# What to produce
The entries below are to be returned as written, with all pictures dropped.

# Extracted material

....

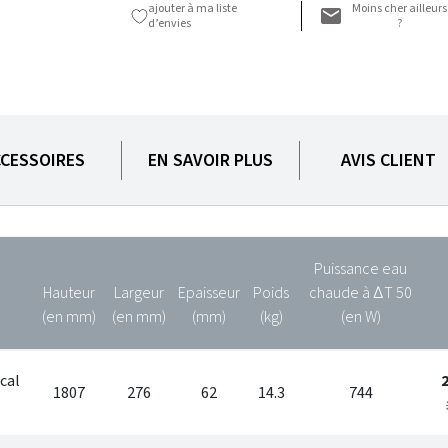
ajouter à ma liste
Moins cher ailleurs
d’envies
?
CESSOIRES
EN SAVOIR PLUS
AVIS CLIENT
Puissance eau
Hauteur
Largeur
Epaisseur
Poids
chaude à ∆T 50
(en mm)
(en mm)
(mm)
(kg)
(en W)
cal
1807
276
62
14.3
744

....

# Reply to the exercise
ajouter à ma liste
Moins cher ailleurs
d’envies
?
CESSOIRES
EN SAVOIR PLUS
AVIS CLIENT
Puissance eau
Hauteur
Largeur
Epaisseur
Poids
chaude à ∆T 50
(en mm)
(en mm)
(mm)
(kg)
(en W)
cal
1807
276
62
14.3
744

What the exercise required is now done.